The core elements of SIREN are components, which are entities that have a name and a status. They can either be services destined to end users (e.g., webserver), or internal services (e.g., proxies, redis, etc), or even a bigger entity like a whole datacenter. The status a component can have is among the following: Unknown, Operational, Performance issues, Partial outage, Major outage or In maintenance.
The components’ statuses are diplayed on a page, with a chosen url. This page also contains data on their past state during the last month (displayed as vertical colored bars), as well as an indication of their uptime during this period. The uptime is computed as the proportion of Operational status over the total time. The total time computation is done without counting periods during which the component had an Unknown or In maintenance status.
Components on a page can be grouped into sections (with an optional description), or even subsections, to order the page into semantically related groups of components.
Events
Additionnaly to the instantaneous and past status of components, a page can display information about events. An event is either an Incident (i.e., an unexpected event that disrupts operational processes), or a Maintenance (i.e., a planned event generally involving software updates and/or hardware replacement).
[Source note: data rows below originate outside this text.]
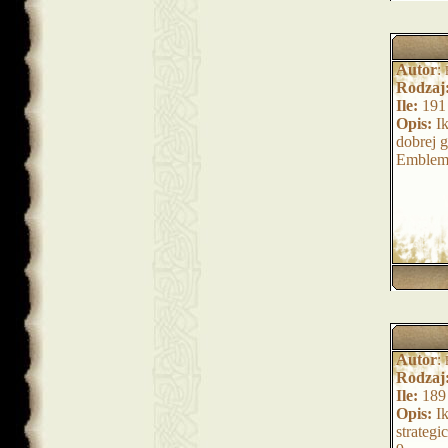
Autor
:
Rodzaj
Ile:
191
Opis:
Ik
dobrej 
Emblem
Autor
:
Rodzaj
Ile:
189
Opis:
Ik
strateg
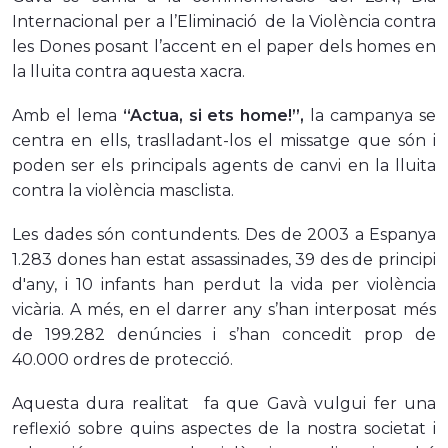
Internacional per a l’Eliminació de la Violència contra
les Dones posant l’accent en el paper dels homes en
la lluita contra aquesta xacra.
Amb el lema
“Actua, si ets home!”,
la campanya se
centra en ells, traslladant-los el missatge que són i
poden ser els principals agents de canvi en la lluita
contra la violència masclista.
Les dades són contundents. Des de 2003 a Espanya
1.283 dones han estat assassinades, 39
des de principi
d'any,
i 10 infants han perdut la vida per violència
vicària. A més, en el darrer any s’han interposat més
de 199.282 denúncies i s’han concedit prop de
40.000 ordres de protecció.
Aquesta dura realitat fa que Gavà vulgui fer una
reflexió sobre quins aspectes de la nostra societat i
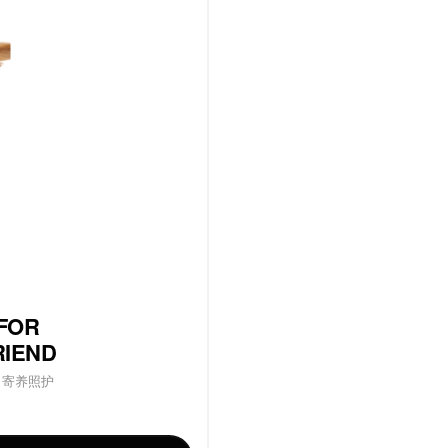
网页
小程序
App
技能创建
应用美学
游戏
工具
教育
网站
电商
办公
300
录获
秒点
即时通知！
赛官网
心动的信号模拟器
模板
An event has a name, a start date, and possibly an end date (in the case of incidents one might not know when they will end). In addition to that, an event has a status (one of Scheduled, Ongoing, Finished for maintenances, and Investigating or Resolved for incidents), as well as a timeline of event updates. An event update contains a message, and represents a new piece of information with regard to the event, generally to announce its beginning, its end or an unforeseen issue. For instance, a possible update for an Incident could be “Problem is identified and fixed”, accompanied by a status change from Investigating to Resolved.
During the time an event is ongoing (i.e., the present moment is between its start and end date), a banner is showed on each page containing components that are affected by this event. A note shows which components on that page are concerned by the event, and another shows the last event update message, with an option to see the full timeline of event updates. Additionnaly, a section at the end of the page can be expanded to show the events that occurred during the last week.